Keepers and conservationists at Wildwood Trust have recently taken delivery of 4 of Britain’s rarest lizards.
The Sand lizards which were believed to have gone extinct in Kent in the 1970’s, will be bred at the Canterbury based wildlife conservation charity with a view to reintroducing them to their former range.
The sand lizards – an endangered UK species – survived in Kent until the 1970’s on sand dunes and one of the last reported sightings was next to Herne Bay close to the Wildwood Animal park.
The species has gone through major decline due to habitat loss, with their coastal dune and heathland habitats becoming increasingly fragmented by agricultural expansion and building developments.
But a captive breeding and reintroduction programme is now helping the lizards to make a comeback across the UK and Wildwood has now joined forces with leading conservation charities to play its role in the sand lizard’s comeback.

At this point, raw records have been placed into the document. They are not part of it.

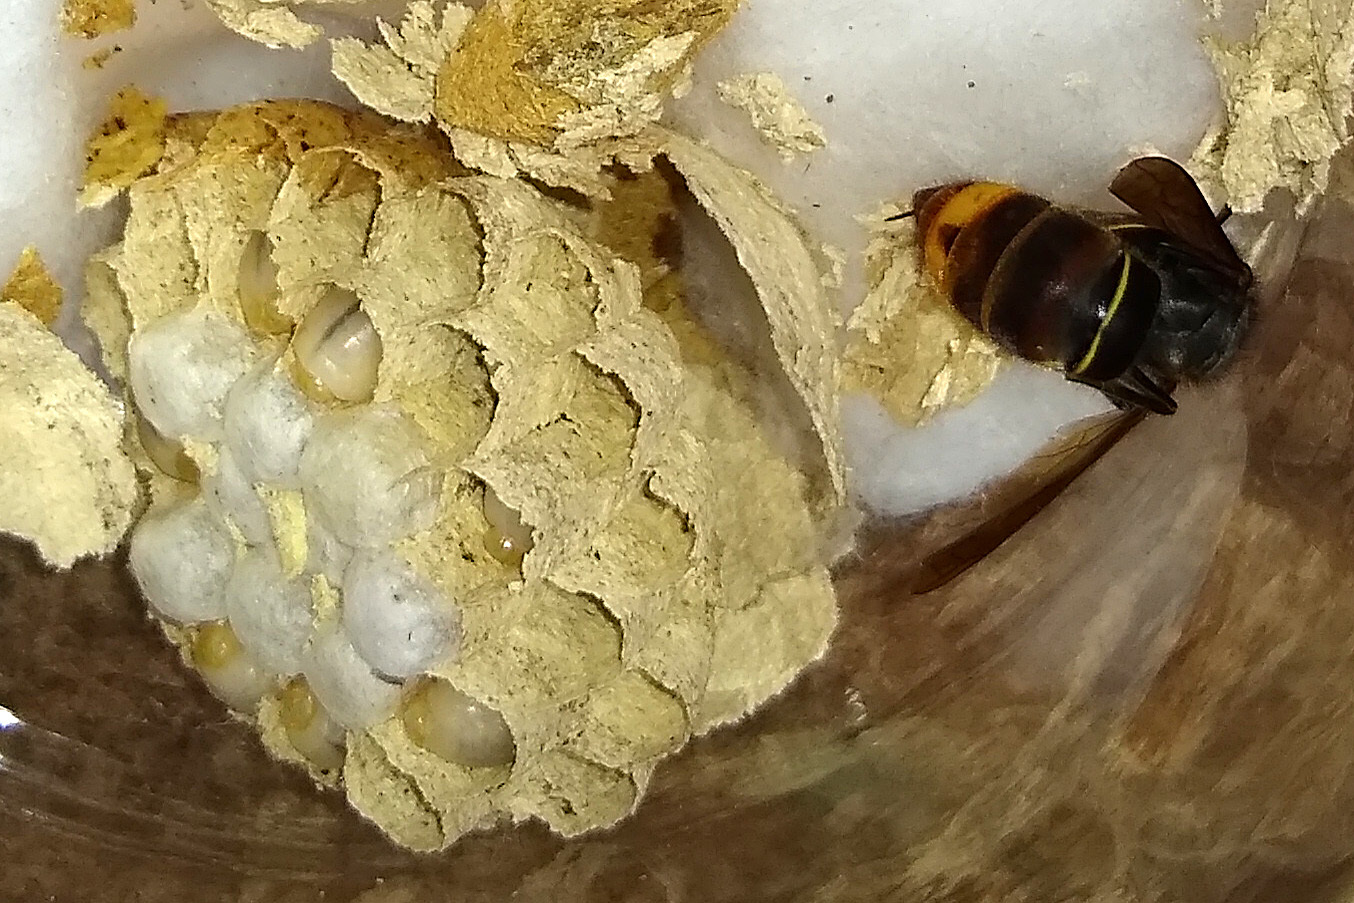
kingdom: Animalia
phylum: Arthropoda
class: Insecta
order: Hymenoptera
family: Vespidae
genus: Vespa
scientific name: Vespa velutina
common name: Asian hornet
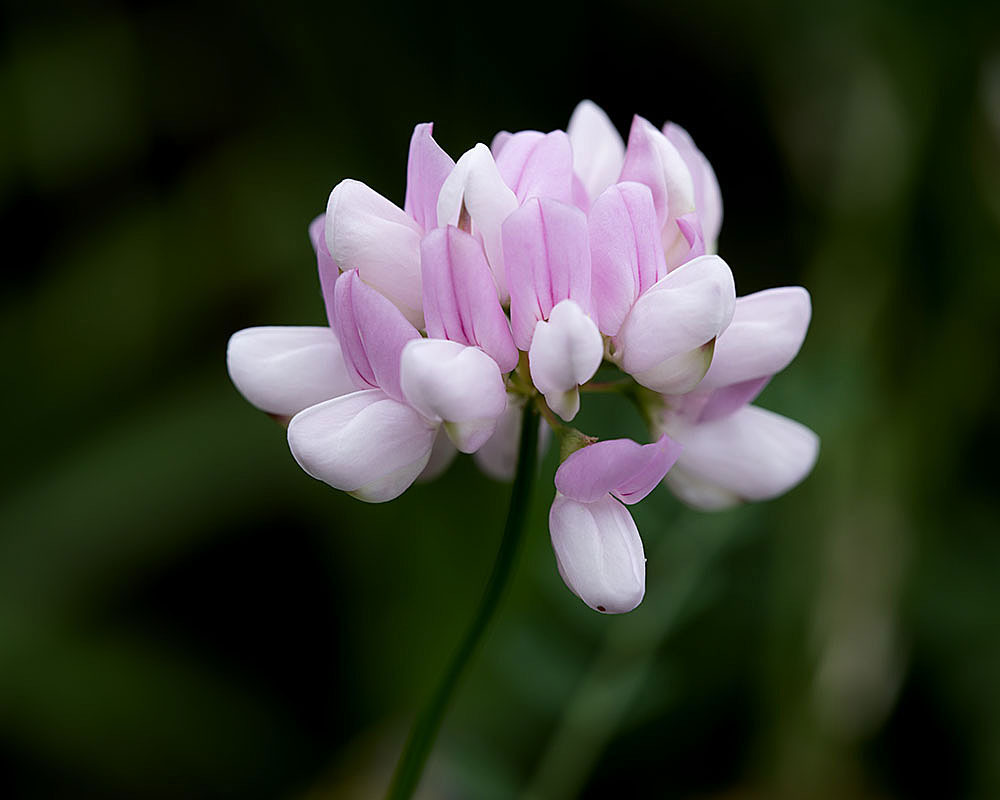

Sand lizards are the UK’s rarest lizard and populations in some areas are so low that we can’t just rely on protecting the site, we have to help breed them to boost their numbers.
The Lizards came from Chester zoo who have already pioneered the breeding and reintroduction of sand lizards to areas they have gone extinct.
Wildwood’s Paul Whitfield who collected the lizards said:
“It is a great honour to have these precious animals entrusted to our care. After we have bred them in controlled conditions in our Conservation Centre there will be a chance for visitors to see the sand lizards in a large enclosure we are building that mimics their natural habitat and will help us breed more for the future.”